**TASK REQUIREMENTS**
A – In the Monluc text, repeat the passage from "The Second French" to "were needed elsewhere." word for word.
B – Condense the paragraph of the Monluc text beginning "Monluc spent most of the Third French War of Religion" into a short list that keeps its main facts.
C – According to the Monluc text, what ransom did Monluc demand from the Parlement de Bordeaux before he would exchange the Marquis de la Roche-Chalais?

**PAGE TEXT**
........

The Second French War of Religion ended with the March 1568 Peace of Longjumeau before a third round of the conflict broke out in September after the Edict of Saint-Maur revoked official tolerance for Protestants. Soon after, Monluc fell out with the Parlement de Bordeaux over a senior Protestant prisoner, the Marquis de la Roche-Chalais; despite a royal order requiring him to exchange the marquis for two Bordelais councillors held by the Huguenots, Montluc insisted Parlement pay him a ransom of 10,000 livres before he would do so. He then poisoned their relationship further by rejecting requests for help in defending Bordeaux, arguing his troops were needed elsewhere.

Monluc spent most of the Third French War of Religion campaigning on his own in South-West France, a period he later admitted was used to enrich himself. While attacking the Protestant-held town of Rabastens on 23 July 1570, he was shot in the face by an arquebus, losing his nose and most of one cheek and forcing him to wear a mask for the rest of his life. (Note: In retaliation, Monluc had all the prisoners thrown from the town walls.) On 8 August, the Peace of Saint-Germain-en-Laye ended the war.

His wound, combined with accusations of corruption by the Bordeaux Parlement and opponents like François de Montmorency, (Note: The House of Montmorency were political rivals of the Guise family and their supporters, so François sided with Bordeaux in their dispute with Monluc.) led to his removal from office. The next few years were spent compiling his Commentaires de Messire Blaise de Monluc and in 1574 he was partially rehabilitated when Henry III of France made him a Marshal of France. He was deeply embittered by his injuries, later writing; "Would to heaven this accursed engine [the arquebus] had never been invented, I had not then received those wounds which I now languish under, neither had so many valiant men been slain ...by the most pitiful fellows and the greatest cowards..." (Note: This seems to have been an outburst born of anger and depression; elsewhere in his Commentaires Monluc discusses the best way to employ arquebusiers and clearly views them as an essential part of modern warfare.) He died at his home in Estillac on 24 July 1577.

........

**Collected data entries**
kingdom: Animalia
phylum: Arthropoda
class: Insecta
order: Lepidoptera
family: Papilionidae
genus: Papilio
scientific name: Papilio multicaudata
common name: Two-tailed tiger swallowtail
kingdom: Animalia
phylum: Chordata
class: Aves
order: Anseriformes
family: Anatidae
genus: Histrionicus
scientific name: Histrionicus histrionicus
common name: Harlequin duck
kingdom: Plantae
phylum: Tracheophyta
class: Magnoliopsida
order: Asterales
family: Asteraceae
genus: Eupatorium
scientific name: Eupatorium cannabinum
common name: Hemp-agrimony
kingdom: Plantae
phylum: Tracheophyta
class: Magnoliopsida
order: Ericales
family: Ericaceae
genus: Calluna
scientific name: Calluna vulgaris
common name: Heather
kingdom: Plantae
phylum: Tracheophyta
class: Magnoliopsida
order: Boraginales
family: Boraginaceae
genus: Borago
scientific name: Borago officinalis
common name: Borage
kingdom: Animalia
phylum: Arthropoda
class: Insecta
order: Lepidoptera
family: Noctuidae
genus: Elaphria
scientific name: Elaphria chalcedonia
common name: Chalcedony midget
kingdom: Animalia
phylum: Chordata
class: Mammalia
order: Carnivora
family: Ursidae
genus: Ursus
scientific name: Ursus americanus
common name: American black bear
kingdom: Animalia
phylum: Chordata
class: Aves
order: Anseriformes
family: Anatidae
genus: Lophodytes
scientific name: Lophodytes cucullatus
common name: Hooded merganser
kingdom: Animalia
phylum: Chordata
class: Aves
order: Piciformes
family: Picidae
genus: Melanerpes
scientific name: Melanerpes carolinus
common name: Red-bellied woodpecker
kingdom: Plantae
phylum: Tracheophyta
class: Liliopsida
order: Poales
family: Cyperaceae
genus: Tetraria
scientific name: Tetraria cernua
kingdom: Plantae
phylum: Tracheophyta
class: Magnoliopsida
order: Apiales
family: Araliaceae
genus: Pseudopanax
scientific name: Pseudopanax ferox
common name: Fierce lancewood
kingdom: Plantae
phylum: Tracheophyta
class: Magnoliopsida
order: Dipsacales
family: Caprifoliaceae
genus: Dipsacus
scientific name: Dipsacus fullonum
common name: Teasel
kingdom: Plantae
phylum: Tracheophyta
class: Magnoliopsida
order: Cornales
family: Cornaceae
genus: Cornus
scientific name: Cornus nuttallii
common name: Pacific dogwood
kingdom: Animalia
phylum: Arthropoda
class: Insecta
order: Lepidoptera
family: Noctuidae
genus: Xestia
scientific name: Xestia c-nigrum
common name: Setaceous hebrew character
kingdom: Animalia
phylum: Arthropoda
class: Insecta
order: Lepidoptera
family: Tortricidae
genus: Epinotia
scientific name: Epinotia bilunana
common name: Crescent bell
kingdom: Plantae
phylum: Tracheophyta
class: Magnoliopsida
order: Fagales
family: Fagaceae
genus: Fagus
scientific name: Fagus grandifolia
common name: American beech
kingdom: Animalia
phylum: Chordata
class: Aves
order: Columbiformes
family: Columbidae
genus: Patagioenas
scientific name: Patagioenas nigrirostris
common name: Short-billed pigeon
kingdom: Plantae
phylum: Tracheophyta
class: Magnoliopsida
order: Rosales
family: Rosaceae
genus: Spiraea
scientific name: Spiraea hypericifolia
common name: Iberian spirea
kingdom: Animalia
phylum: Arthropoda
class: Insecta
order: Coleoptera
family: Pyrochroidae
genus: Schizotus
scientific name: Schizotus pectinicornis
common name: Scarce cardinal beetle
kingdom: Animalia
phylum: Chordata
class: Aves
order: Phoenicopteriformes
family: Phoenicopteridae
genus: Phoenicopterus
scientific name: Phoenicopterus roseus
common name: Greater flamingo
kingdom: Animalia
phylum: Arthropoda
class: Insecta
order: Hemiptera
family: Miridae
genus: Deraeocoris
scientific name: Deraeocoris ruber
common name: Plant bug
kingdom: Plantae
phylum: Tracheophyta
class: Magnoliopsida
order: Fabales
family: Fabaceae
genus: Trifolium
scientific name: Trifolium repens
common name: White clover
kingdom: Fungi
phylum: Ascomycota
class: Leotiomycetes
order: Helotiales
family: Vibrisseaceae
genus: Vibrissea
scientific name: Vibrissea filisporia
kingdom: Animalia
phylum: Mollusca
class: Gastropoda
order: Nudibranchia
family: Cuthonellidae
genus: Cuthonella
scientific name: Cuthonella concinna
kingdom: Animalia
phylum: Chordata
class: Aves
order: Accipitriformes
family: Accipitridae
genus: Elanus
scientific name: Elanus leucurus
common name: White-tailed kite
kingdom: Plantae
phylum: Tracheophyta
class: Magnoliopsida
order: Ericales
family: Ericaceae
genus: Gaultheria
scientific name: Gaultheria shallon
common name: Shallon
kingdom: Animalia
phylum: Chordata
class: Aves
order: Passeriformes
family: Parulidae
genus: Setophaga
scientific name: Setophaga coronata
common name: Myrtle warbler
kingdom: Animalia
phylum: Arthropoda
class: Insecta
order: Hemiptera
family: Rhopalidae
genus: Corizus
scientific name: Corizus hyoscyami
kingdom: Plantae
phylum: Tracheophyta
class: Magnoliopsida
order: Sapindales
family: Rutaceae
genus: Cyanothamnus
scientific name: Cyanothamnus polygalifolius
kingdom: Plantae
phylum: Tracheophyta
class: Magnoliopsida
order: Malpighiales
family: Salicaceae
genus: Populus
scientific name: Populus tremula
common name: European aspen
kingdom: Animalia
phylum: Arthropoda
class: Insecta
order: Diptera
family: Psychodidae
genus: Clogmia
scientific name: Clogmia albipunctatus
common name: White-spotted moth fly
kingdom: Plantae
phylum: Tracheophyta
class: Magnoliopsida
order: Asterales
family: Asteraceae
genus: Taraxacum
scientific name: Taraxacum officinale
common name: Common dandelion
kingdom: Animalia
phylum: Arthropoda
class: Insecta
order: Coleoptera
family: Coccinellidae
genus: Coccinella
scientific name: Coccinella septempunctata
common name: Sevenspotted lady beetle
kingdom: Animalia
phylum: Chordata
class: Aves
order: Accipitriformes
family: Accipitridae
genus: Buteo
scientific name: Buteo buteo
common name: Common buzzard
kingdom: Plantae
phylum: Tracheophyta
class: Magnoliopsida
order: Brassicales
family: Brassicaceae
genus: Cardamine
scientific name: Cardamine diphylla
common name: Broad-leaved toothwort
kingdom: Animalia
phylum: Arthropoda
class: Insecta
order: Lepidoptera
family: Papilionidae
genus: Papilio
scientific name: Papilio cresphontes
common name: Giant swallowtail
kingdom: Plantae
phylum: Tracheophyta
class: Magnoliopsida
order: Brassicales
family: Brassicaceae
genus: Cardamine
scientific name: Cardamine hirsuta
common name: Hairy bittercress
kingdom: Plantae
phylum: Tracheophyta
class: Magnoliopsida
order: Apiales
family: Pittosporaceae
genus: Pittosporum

........

**EXPECTED RESULTS**
A –
The Second French War of Religion ended with the March 1568 Peace of Longjumeau before a third round of the conflict broke out in September after the Edict of Saint-Maur revoked official tolerance for Protestants. Soon after, Monluc fell out with the Parlement de Bordeaux over a senior Protestant prisoner, the Marquis de la Roche-Chalais; despite a royal order requiring him to exchange the marquis for two Bordelais councillors held by the Huguenots, Montluc insisted Parlement pay him a ransom of 10,000 livres before he would do so. He then poisoned their relationship further by rejecting requests for help in defending Bordeaux, arguing his troops were needed elsewhere.

B –
- Monluc spent most of the Third French War of Religion campaigning on his own in South-West France. He later admitted he used this period to enrich himself.
- On 23 July 1570, while attacking Protestant-held Rabastens, he was shot in the face by an arquebus. He lost his nose and most of one cheek and had to wear a mask for the rest of his life.
- In retaliation, he had all the prisoners thrown from the town walls.
- The Peace of Saint-Germain-en-Laye ended the war on 8 August.

C – 10,000 livres.